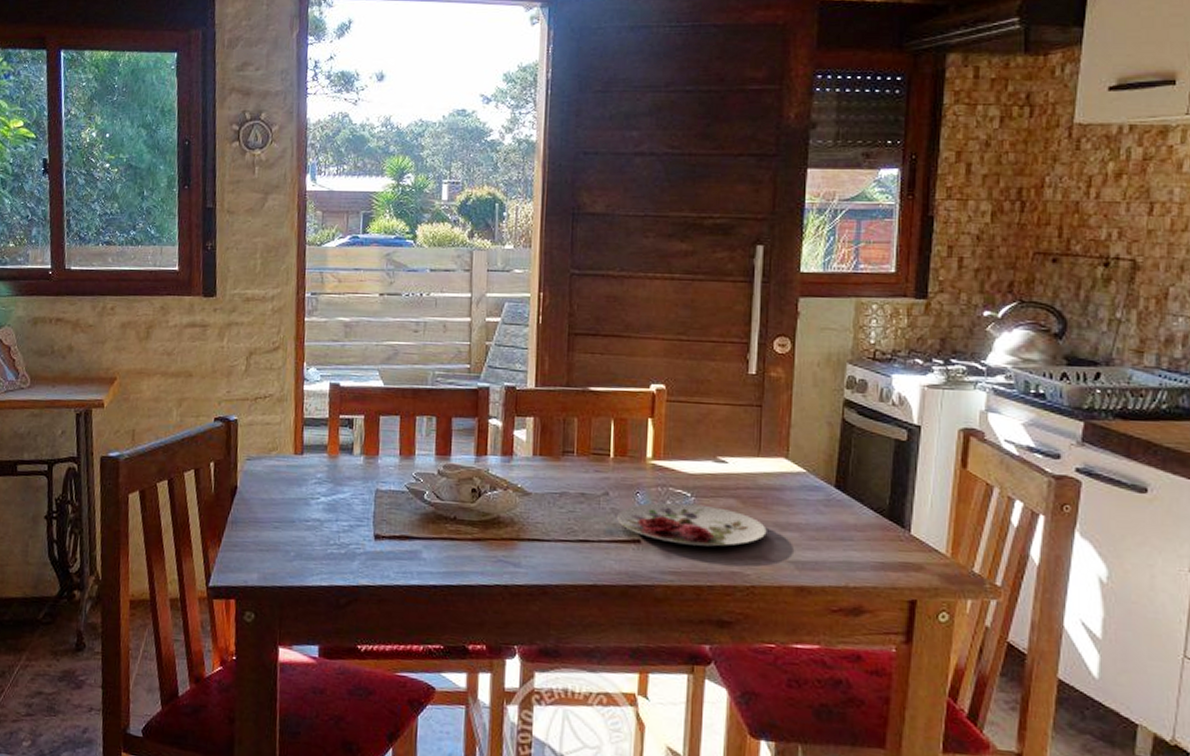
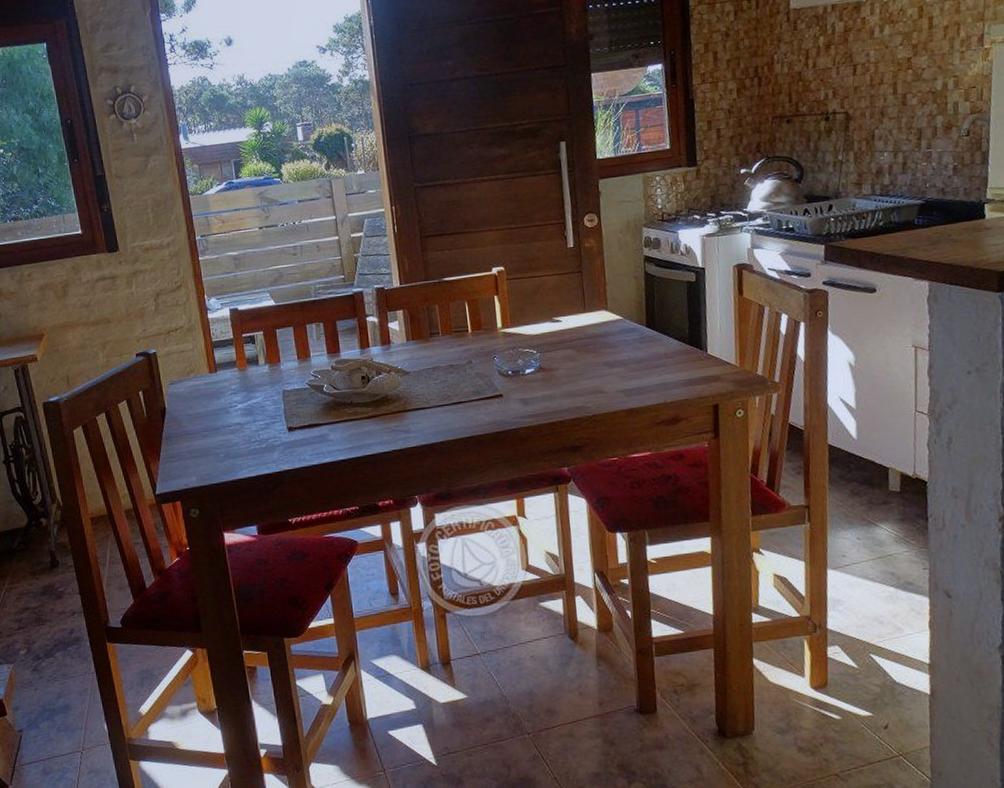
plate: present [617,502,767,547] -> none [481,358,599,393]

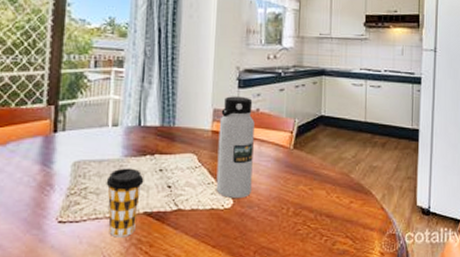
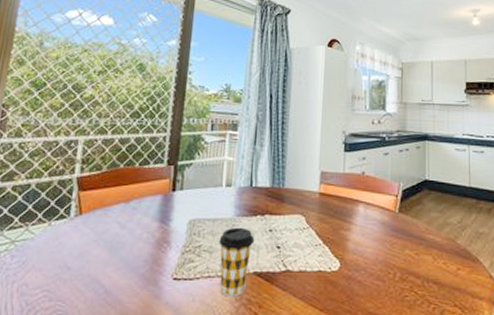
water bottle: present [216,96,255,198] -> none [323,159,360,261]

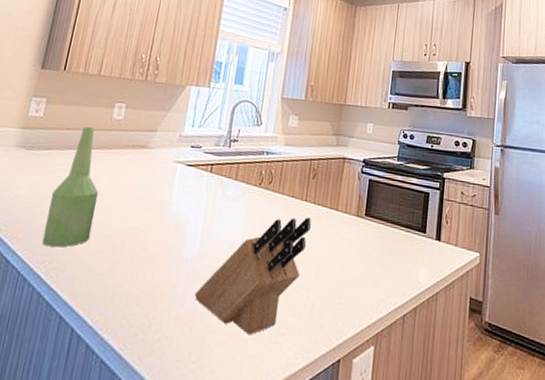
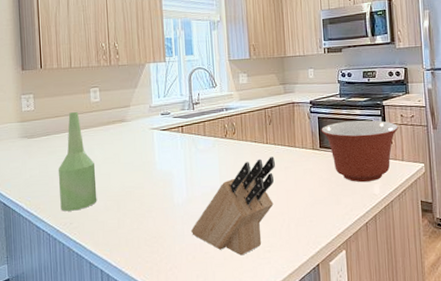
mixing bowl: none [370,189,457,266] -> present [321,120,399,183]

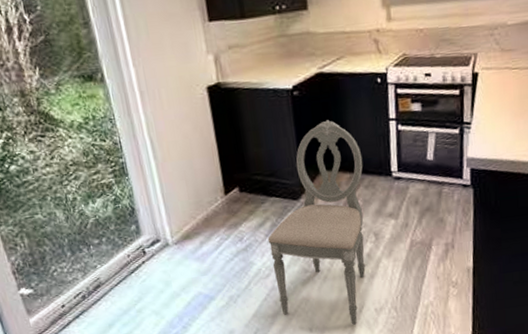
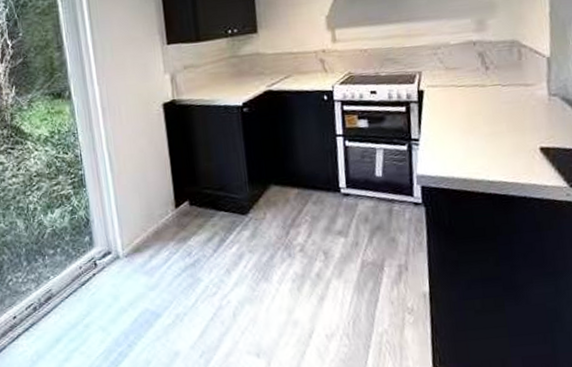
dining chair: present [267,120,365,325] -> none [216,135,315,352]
◇ ◇ ◇ ◇ ◇
Working from the line containing "water bottle: present" to the last line of the data, retype every line exactly, both ends included, and leave out all pictures.

water bottle: present [216,96,255,198] -> none [323,159,360,261]

mixing bowl: none [370,189,457,266] -> present [321,120,399,183]

dining chair: present [267,120,365,325] -> none [216,135,315,352]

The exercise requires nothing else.